STUDY MATERIAL >>
* * * * *
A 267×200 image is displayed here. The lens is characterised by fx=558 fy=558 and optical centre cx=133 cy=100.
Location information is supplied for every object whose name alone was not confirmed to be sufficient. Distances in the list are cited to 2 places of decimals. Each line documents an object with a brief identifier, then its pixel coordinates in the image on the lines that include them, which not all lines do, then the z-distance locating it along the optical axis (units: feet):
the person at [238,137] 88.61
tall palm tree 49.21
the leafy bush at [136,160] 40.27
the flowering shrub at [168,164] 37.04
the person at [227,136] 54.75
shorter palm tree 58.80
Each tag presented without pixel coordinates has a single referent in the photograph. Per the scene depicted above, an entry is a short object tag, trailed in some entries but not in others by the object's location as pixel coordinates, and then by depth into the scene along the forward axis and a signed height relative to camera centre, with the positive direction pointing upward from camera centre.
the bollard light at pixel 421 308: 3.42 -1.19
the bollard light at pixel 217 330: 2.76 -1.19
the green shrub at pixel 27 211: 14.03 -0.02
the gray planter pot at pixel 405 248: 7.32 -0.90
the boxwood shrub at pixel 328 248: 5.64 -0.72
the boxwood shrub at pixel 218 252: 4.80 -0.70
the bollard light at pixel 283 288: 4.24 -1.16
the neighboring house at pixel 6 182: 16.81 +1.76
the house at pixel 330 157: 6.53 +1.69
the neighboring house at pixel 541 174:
* * * * *
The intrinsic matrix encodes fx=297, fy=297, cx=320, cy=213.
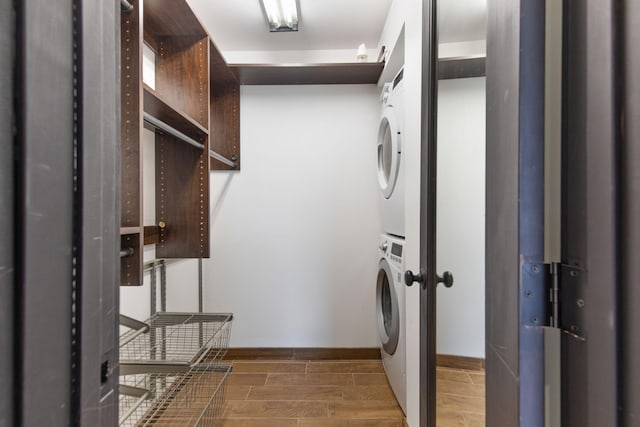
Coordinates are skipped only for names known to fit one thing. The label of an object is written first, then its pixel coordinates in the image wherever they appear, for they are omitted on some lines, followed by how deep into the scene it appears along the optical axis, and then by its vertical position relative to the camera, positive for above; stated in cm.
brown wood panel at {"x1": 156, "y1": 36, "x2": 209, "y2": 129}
* * * * *
WHAT YOU NEED TO DO >> Check every line of the records, and copy the ones that hold the word "light".

ANSWER SECTION >>
the bollard light at pixel 421 308: 3.42 -1.19
the bollard light at pixel 217 330: 2.76 -1.19
the bollard light at pixel 283 288: 4.24 -1.16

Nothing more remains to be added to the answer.